Philadelphians Withhold Billions in Taxes
Philadelphia residents owe the city a backlog of more than $1 billion in unpaid taxes. Now a city official has found a strange place to recover...
Philadelphia residents owe the city a backlog of more than $1 billion in unpaid taxes. Now a city official has found a strange place to recover some of the money: city workers' paychecks.
City Controller Alan Butkovitz discovered that some city employees had neglected to pay their taxes. Butkovitz's office also unearthed a state law from the 1930s that never had been enforced. The law said if Philadelphia employees owed unpaid taxes, the city could take the money straight out of their paychecks.
That's exactly what Butkovitz is doing. His office compiled a list of more than 800 workers who owed money, mainly for unpaid property taxes. Some workers negotiated payment plans and some were removed from the list after closer inspection. Ultimately that left slightly more than 400 workers on the list.

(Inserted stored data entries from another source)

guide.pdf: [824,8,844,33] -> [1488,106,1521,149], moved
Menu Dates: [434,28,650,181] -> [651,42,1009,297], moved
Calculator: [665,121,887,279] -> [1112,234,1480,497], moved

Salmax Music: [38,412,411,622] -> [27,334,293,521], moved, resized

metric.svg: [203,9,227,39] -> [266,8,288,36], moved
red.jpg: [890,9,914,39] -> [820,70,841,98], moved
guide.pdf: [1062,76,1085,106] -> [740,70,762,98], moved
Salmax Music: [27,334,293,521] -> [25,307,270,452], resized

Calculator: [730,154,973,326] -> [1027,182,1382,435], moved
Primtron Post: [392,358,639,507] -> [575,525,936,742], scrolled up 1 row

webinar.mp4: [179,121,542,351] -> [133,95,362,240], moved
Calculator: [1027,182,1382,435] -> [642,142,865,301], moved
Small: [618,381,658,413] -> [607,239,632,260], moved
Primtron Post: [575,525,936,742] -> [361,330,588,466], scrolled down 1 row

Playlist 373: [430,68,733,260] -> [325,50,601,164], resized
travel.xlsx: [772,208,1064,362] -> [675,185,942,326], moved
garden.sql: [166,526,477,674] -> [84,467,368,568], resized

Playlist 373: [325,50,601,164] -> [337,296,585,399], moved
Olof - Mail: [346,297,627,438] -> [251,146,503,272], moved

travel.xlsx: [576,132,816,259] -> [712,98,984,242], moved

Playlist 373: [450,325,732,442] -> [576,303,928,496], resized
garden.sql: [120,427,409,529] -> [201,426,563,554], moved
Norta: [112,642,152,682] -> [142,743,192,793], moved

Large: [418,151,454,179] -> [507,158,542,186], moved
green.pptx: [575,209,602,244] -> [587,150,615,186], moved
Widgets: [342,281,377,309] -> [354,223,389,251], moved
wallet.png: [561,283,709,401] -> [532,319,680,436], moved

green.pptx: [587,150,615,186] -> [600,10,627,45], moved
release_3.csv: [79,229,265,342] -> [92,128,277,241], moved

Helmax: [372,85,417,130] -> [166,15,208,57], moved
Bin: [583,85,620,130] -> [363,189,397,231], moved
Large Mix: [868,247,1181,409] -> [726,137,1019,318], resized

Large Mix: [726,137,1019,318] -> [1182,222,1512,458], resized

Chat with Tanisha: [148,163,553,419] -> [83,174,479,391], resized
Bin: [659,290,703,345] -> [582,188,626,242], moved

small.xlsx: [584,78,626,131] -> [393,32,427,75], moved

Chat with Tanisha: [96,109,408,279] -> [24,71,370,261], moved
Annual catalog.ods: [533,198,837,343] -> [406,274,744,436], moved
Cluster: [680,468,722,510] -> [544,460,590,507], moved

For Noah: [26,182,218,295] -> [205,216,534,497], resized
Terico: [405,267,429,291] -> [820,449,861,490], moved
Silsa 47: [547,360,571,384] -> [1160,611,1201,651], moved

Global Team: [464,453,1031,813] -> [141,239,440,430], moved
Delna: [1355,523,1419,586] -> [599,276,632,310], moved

The city is withholding between 5 and 20 percent of these workers' pay, depending on their income. Most of the employees fit in the 10 to 15 percent range. "The surprise was that a disproportionate number of them were higher earners," Butkovitz says. "The poorer city employees have a much better record of paying their taxes."
As you'd expect, unions haven't exactly been pleased by the concept. Cathy Scott, president of the American Federation of State, County and Municipal Employees District Council 47, gives the Controller's Office credit for being diligent in identifying the right people. Still, she thinks the focus on city workers is misplaced. "It unfairly singles out a very small group of people," Scott says, "who are in the grand scheme of things a very small problem."
Butkovitz expects to collect $1.3 million over five years by withholding pay from workers. City residents owe a total of $1.3 billion in unpaid taxes. Scott thinks that a more equitable way to get at the unpaid tax bill would be to restore jobs that were cut from the city's Department of Revenue, giving the city a larger force to go after tax scofflaws.
Philadelphia is trying to attack that larger tax bill, albeit with a more conciliatory approach. The city will offer an amnesty program later this year, in which residents can settle their unpaid tax bills without reduced interest penalties.
Butkovitz makes no apologies for his aggressive approach to city workers; he thinks Philadelphia has been too lax in collecting taxes for years. He notes that when the IRS pursues tax cheats, the benefit isn't just the money it collects. The IRS also is sending the message to the general public that paying taxes isn't optional. "When a government goes in the opposite direction and says you only have to pay taxes if you really want to," Butkovitz says, "you're going to get a lot of noncompliance."